Despite these encouraging results, several limitations should be acknowledged. First, the present study involved a relatively small sample size (n = 11 stroke patients), and therefore the current results should be interpreted as a preliminary clinical validation of the proposed HCAAN framework rather than a large-scale efficacy study. This limitation may restrict the generalizability of the findings. Future research will include a larger and more diverse cohort to further strengthen the conclusions.
In addition, the stroke cohort was clinically heterogeneous in terms of impairment severity and time since stroke, as reflected by the variability in FMA scores and post-stroke duration. Because the primary aim of this study was to validate the feasibility of the proposed HCAAN framework, stratified subgroup analysis was not performed. Moreover, the proposed prediction models were trained in a subject-specific manner and are therefore not directly transferable across patients. This design choice was adopted in the present proof-of-concept study to better capture individual trunk compensation patterns and to provide personalized feedforward assistance within the HCAAN framework. However, for a new patient, an additional calibration and data collection phase is required before model deployment, which may reduce scalability and increase preparation time in broader clinical applications. Future studies with larger cohorts will therefore not only examine whether the effects of HCAAN differ across impairment levels and recovery stages, but also explore transfer learning or few-shot learning strategies to reduce the amount of subject-specific data required while preserving personalized prediction accuracy and improving clinical scalability.
Conclusion
In conclusion, this study innovatively addresses the issue of trunk compensation in stroke patients during rehabilitation through the HCAAN strategy.
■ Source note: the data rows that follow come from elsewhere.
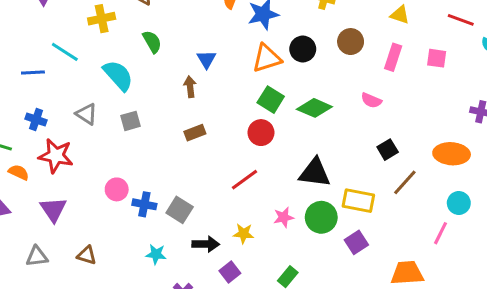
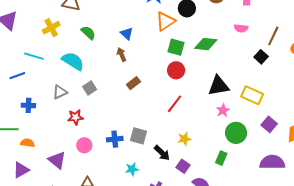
gray triangle: (87, 114) -> (60, 92), turned -42
red star: (56, 156) -> (75, 117), moved, size x0.7
brown line: (405, 182) -> (273, 36), moved
pink circle: (117, 189) -> (84, 145), moved
yellow rectangle: (358, 201) -> (252, 95), turned 30
pink star: (284, 217) -> (223, 110), moved
green circle: (321, 217) -> (236, 133), moved
purple square: (356, 242) -> (269, 124), moved
black arrow: (206, 244) -> (162, 153), turned 60

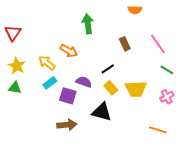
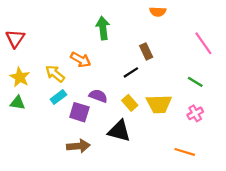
pink line: (158, 44) -> (203, 43), moved
black line: (108, 69) -> (131, 72), moved

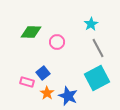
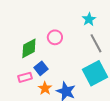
green diamond: (31, 32) -> (29, 48), moved, turned -30
pink rectangle: (27, 82) -> (25, 77), turned -32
Utilizing deep learning, it accurately predicts trunk compensation angles (R2=0.99) and trunk torque (R2=0.97), establishing a multi-layer control model that offers active, personalized assistance torque to patients. This approach results in a significant reduction in trunk compensation (p< 0.01) — 76.79% in the sagittal plane, 75.82% in the coronal plane, and 87.47% in the horizontal plane — surpassing non-intervention modes and traditional feedback methods such as visual, auditory, and tactile cues (41.1-46.9%). Additionally, compared to the TCAAN mode, it enhances the torque output of patients during training by 48.02%. It provides a new approach for inhibiting trunk compensation in rehabilitation training, and future work will focus on improving model generalization across patients, reducing the dependence on subject-specific calibration, and enhancing the clinical scalability of the proposed framework through more efficient and cost-effective deployment strategies.
Footnotes
Funding
The authors disclosed receipt of the following financial support for the research, authorship, and/or publication of this article: This work was supported in part by the Natural Science Foundation of Guangdong Province (Grant No.2024A1515011190), and the Guangdong S&T Program(Grant No. 2026B0101110003).
Declaration of conflicting interests
The authors declared no potential conflicts of interest with respect to the research, authorship, and/or publication of this article.
Data Availability Statement
The data that support the findings of this study are available from the corresponding author upon reasonable request.